Было раннее воскресное утро, когда я сошла с поезда. Среди безлюдья в застывшей, не растревоженной с ночи тишине я кралась по улицам, обмирая. Я ли прожила здесь два с лишним месяца, не поддавшись очарованию этого старинного города, — как же цепко держала меня война, хоть она и кончилась.

Теперь я потерянно бродила в едва узнаваемом городе, теряя надежду отыскать ту нашу улицу, тот дом, то окошко, ведь прежних шлагбаумов, отгораживавших тогда нас, не было. И лирический порыв моего путешествия опадал, теснимый всей памятью.

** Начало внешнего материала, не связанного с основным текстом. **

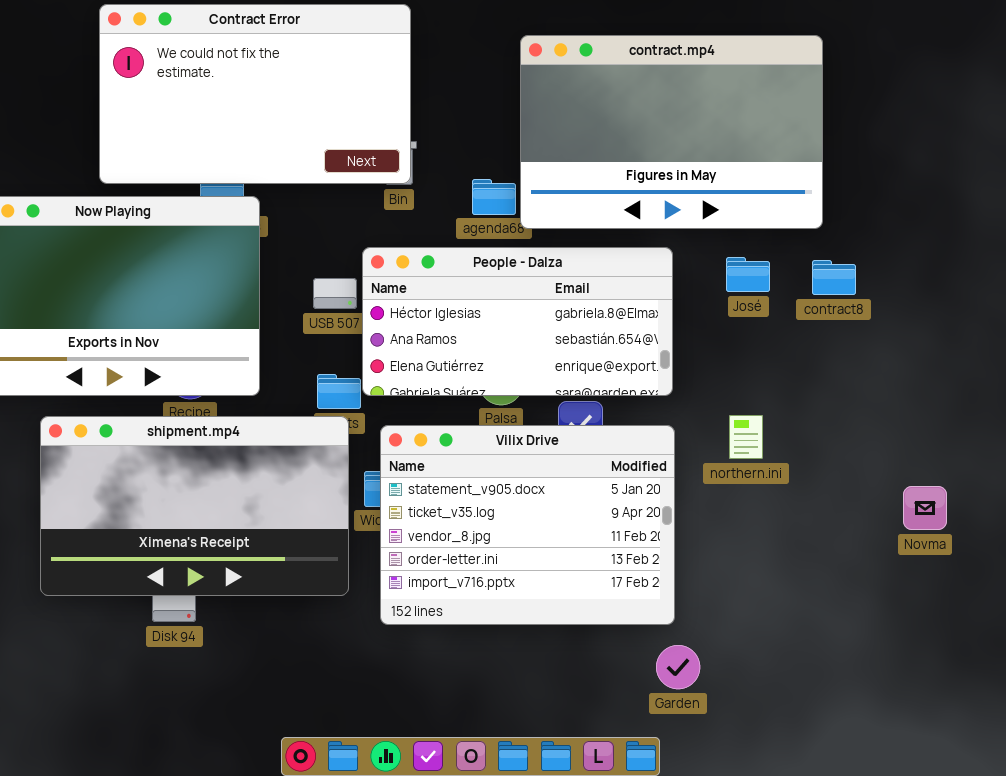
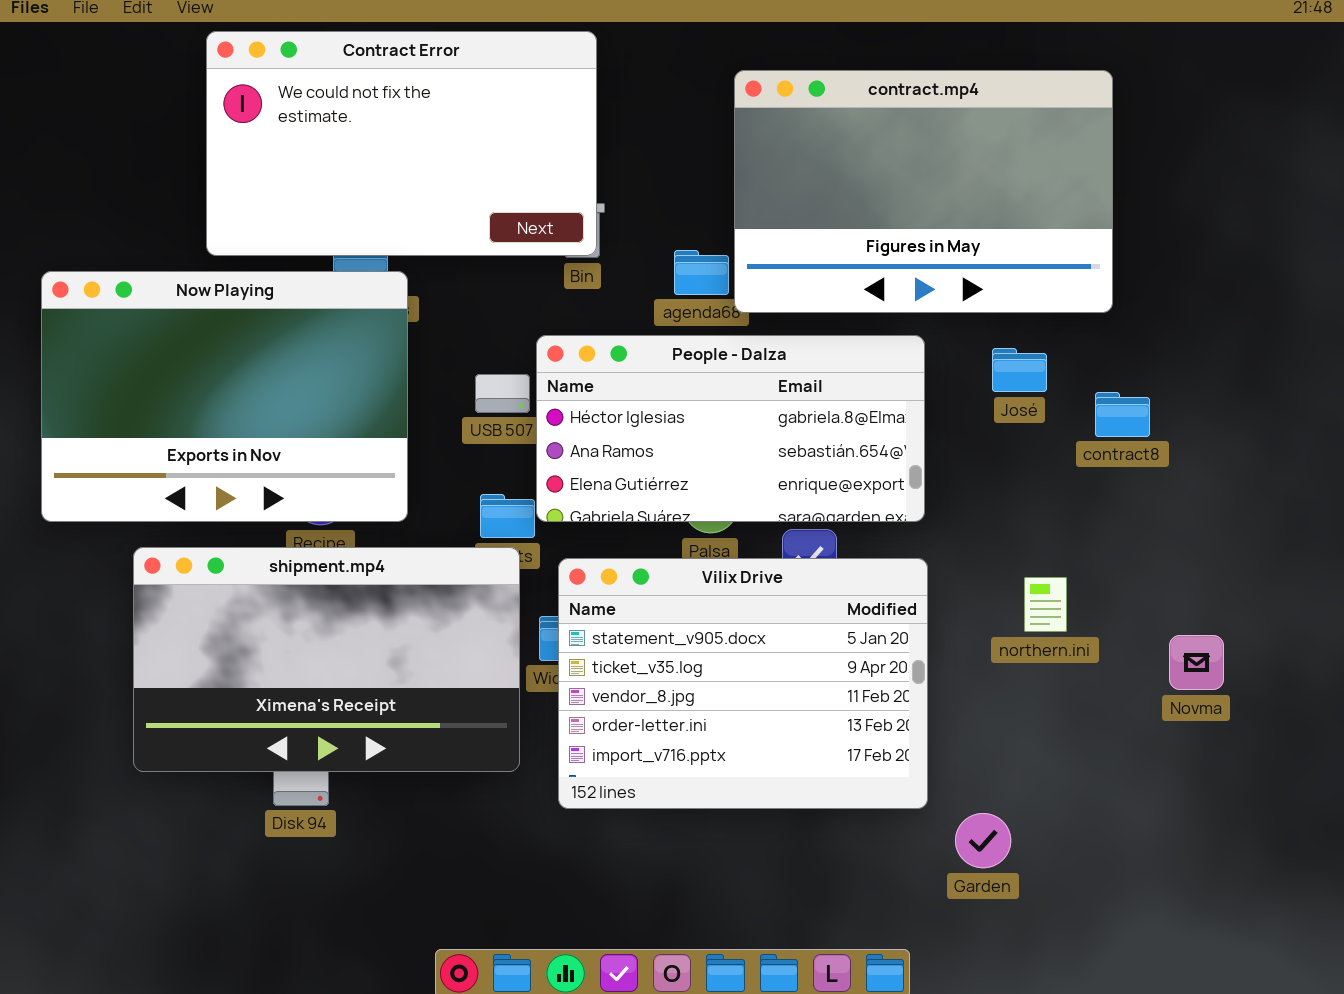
contract8: [812,260,856,295] -> [1095,392,1150,437], moved
northern.ini: [729,415,763,459] -> [1024,577,1067,632], moved
Novma: [903,486,947,530] -> [1169,635,1224,690], moved
Garden: [656,645,700,689] -> [955,813,1011,868], moved

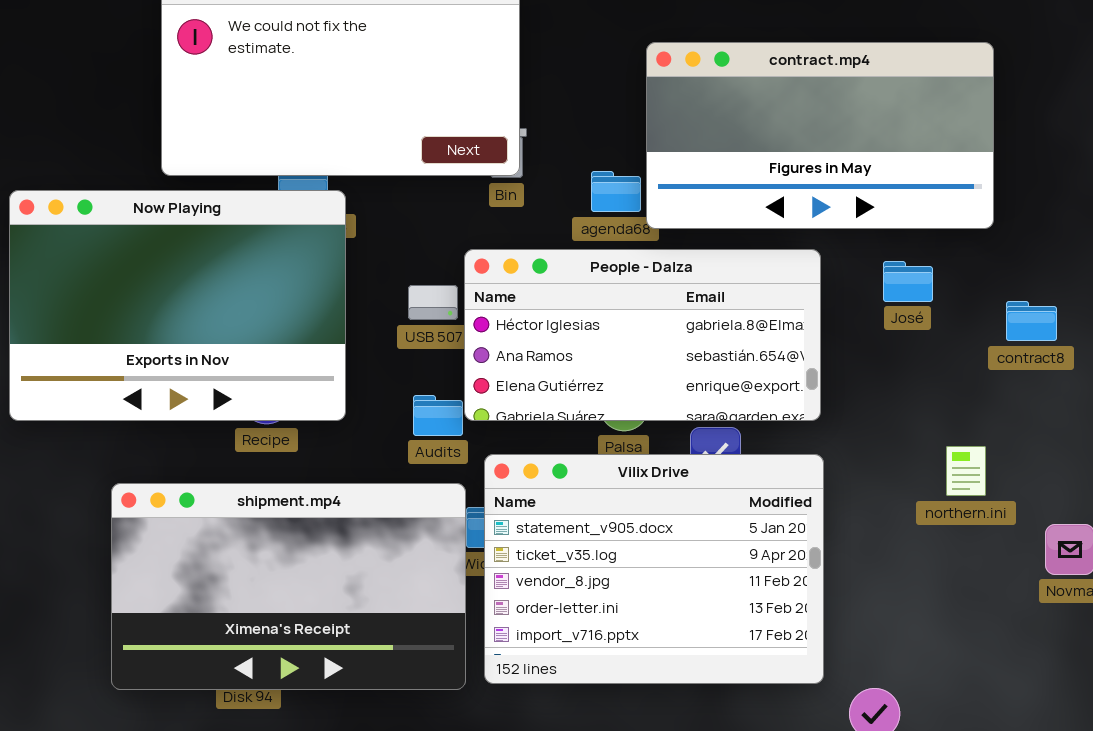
contract.mp4: [734,70,1113,313] -> [646,42,994,229], resized
contract8: [1095,392,1150,437] -> [1006,301,1057,341], moved
shipment.mp4: [133,547,520,772] -> [111,483,466,690], moved
northern.ini: [1024,577,1067,632] -> [946,446,986,496], moved

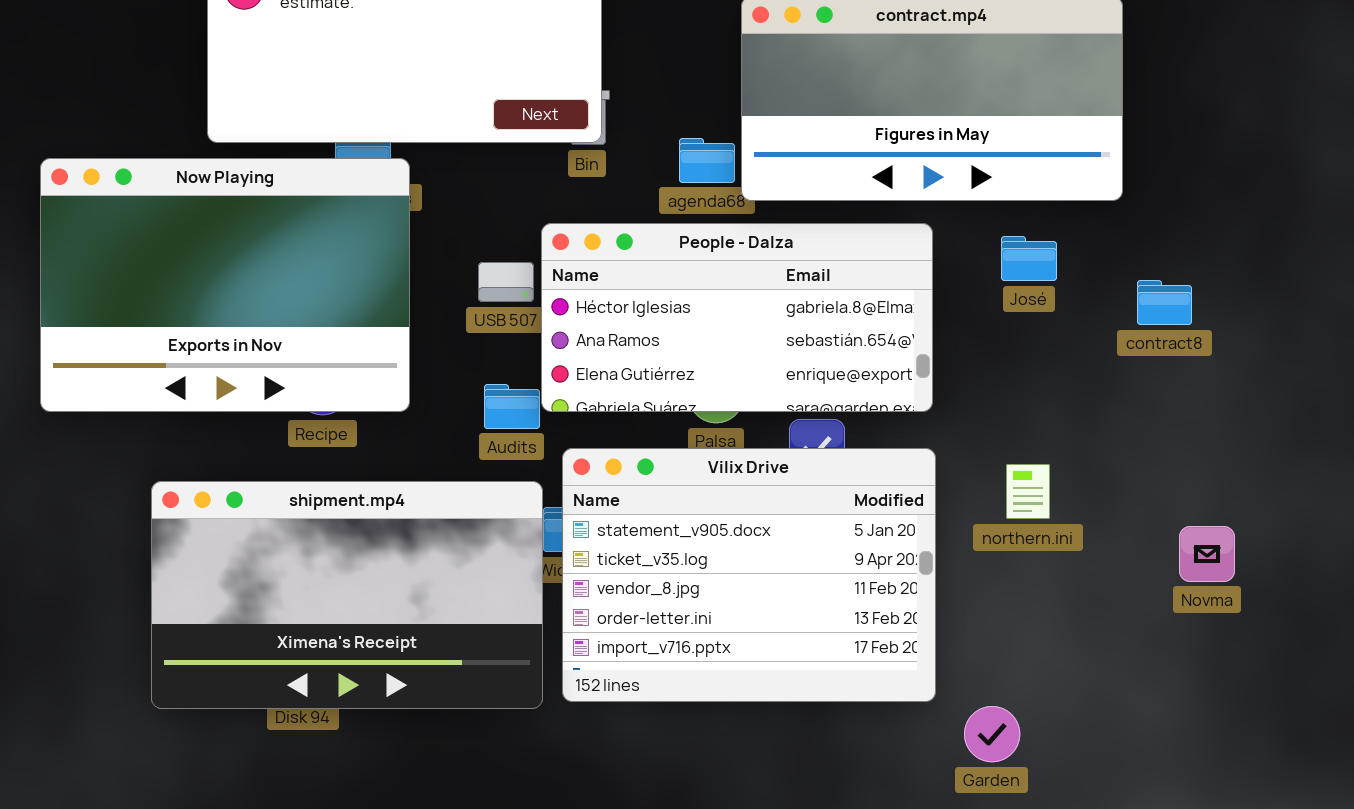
northern.ini: [946,446,986,496] -> [1006,464,1050,519], moved

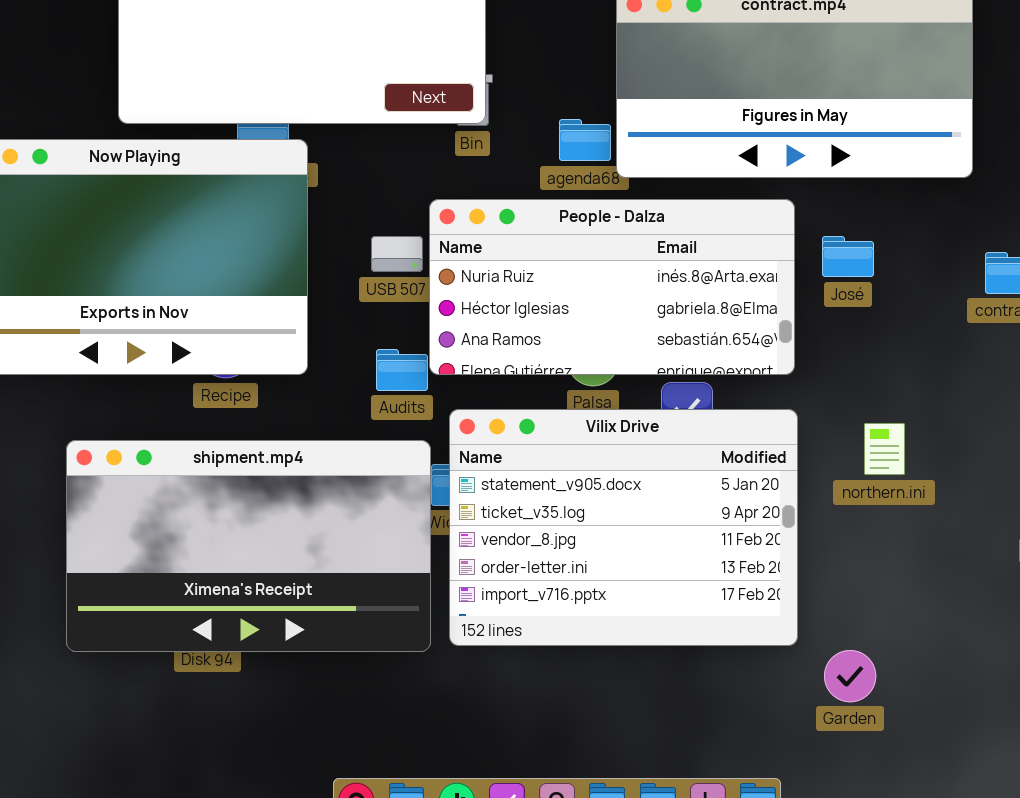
People - Dalza: [541,223,933,412] -> [429,199,795,375], scrolled up 1 row
José: [1001,236,1057,281] -> [822,236,874,277], moved

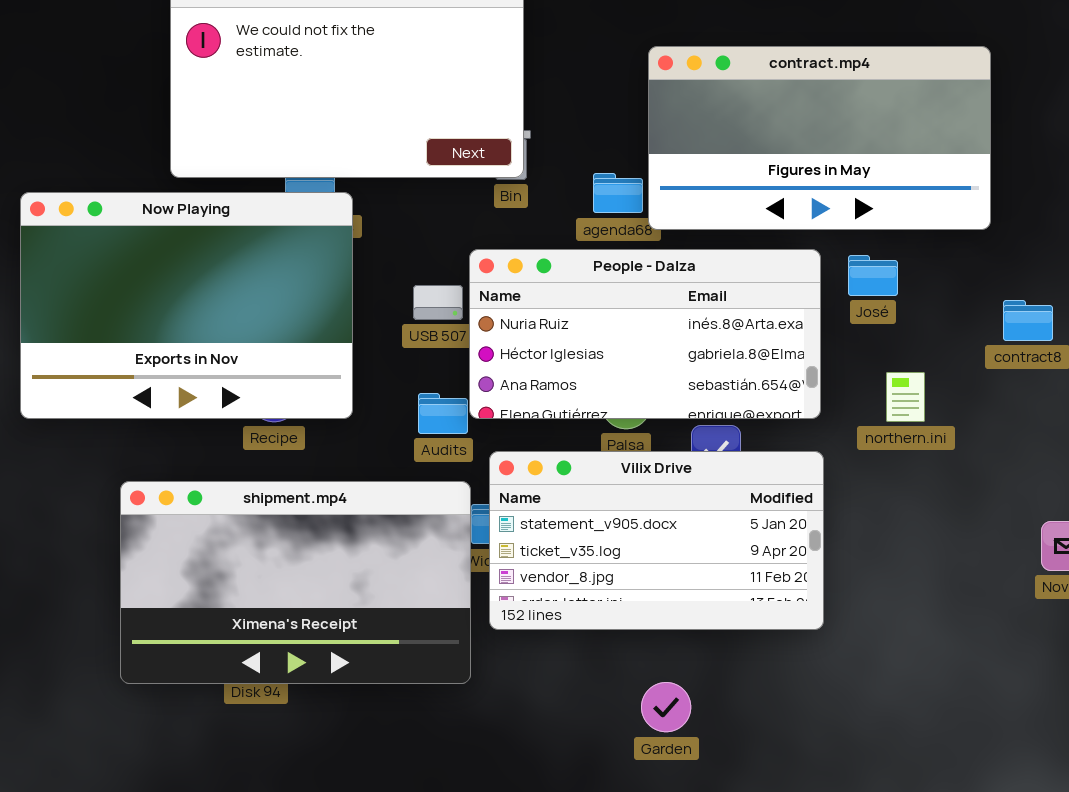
José: [822,236,874,277] -> [848,255,898,296], moved
Vilix Drive: [449,409,798,646] -> [489,451,824,630], resized
northern.ini: [864,423,905,475] -> [886,372,925,422], moved
Garden: [824,650,876,702] -> [641,682,691,732], moved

Американцы уступили нам этот город Стендаль согласно установленной союзниками демаркационной линии. Именем города назвался Анри Бейль, служивший в походном войске Наполеона, квартировавшем здесь в ходе войны. Потом после долгой исторической паузы сюда успешно вторглись американцы. Оставив на окраинах кое-какие руины, поскидав робы, они в трусах гоняли мяч и на пустыре, и в центре города. Да еще вот: стоило им заметить брошенный автомобиль германской марки, исправный или поврежденный, как они азартно принимались громить своего довоенного конкурента.

Скажете: все ж вандализм. А сама война, а статус оккупанта-победителя? И что уж об американцах. На себя оглянуться не помешало бы, еще не на такое нарвешься.

Город приладился к своим завоевателям. А тут нагрянули мы. Громадное, устрашающее войско со своей легендарной зачехленной «катюшей», самоходной артиллерией, загромоздив главную улицу, втягивалось в исторические проулки. Было с чего вздрогнуть. По сути город вторично переживал поражение с темным неизвестным исходом.

К чести города и горожан надо признать — никакого сотрясения, сумятицы. И все как-то неправдоподобно, невозмутимо упорядочено. Поразительно! Будто нас и вовсе нет. Собственно, это был на всем нашем пути впервые город живой, действующий. Магазины кое-чем торговали. Шныряли уцелевшие маленькие «оппели», развозя по точкам скудноватый, а все ж таки товар. Пошивочные ателье за работой. В кафе посиживали не только оккупанты, но и городской люд, пожилые и молодые парочки. Налаживалось городское хозяйство. Вот только у ратуши прямо на мостовой дни напролет под палящим солнцем сидели вместе с детьми горемыки-беженцы с восточных земель.